== Information given ==
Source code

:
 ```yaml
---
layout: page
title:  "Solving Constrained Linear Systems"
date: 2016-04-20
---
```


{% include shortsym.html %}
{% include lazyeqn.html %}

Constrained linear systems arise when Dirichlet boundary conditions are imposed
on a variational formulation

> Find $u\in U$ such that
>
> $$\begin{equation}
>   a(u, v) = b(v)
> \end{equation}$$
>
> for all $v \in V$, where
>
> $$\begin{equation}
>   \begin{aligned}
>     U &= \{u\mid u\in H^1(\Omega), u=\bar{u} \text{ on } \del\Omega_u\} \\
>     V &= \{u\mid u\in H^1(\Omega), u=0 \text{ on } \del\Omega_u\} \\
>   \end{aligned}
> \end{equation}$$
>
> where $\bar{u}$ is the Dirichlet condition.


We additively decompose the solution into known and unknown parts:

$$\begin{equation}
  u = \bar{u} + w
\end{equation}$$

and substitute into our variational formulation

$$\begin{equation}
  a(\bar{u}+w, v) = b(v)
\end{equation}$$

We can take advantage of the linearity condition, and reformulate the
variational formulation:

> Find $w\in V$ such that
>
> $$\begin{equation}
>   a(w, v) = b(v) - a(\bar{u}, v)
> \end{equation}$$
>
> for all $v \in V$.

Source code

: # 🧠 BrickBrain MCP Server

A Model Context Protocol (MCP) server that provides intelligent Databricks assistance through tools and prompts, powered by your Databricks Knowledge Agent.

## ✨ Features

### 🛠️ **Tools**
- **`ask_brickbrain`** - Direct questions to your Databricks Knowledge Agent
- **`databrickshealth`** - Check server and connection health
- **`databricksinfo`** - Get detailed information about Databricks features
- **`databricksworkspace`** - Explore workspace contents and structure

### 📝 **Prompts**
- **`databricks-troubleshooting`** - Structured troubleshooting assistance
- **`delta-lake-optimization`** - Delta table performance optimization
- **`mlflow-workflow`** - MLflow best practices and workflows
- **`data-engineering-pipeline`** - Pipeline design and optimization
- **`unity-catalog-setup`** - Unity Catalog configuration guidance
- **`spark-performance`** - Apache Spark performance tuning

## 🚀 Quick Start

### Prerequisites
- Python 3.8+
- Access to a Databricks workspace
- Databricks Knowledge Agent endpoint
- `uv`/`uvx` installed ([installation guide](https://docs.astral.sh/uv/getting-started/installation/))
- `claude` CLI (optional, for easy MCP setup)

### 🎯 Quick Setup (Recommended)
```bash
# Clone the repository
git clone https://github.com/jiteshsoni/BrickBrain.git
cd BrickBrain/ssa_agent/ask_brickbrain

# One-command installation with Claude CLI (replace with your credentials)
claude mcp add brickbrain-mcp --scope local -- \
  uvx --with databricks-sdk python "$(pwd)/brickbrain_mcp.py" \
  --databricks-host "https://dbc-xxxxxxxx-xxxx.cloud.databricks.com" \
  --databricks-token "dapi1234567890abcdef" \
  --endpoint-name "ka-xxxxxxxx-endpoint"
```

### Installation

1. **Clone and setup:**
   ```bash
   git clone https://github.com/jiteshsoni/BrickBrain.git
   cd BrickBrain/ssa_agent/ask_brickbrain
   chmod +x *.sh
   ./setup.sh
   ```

== Exercise brief ==
Find the word "Dirichlet" in the listing and copy each line that contains it.

== Expected answer ==
Constrained linear systems arise when Dirichlet boundary conditions are imposed
> where $\bar{u}$ is the Dirichlet condition.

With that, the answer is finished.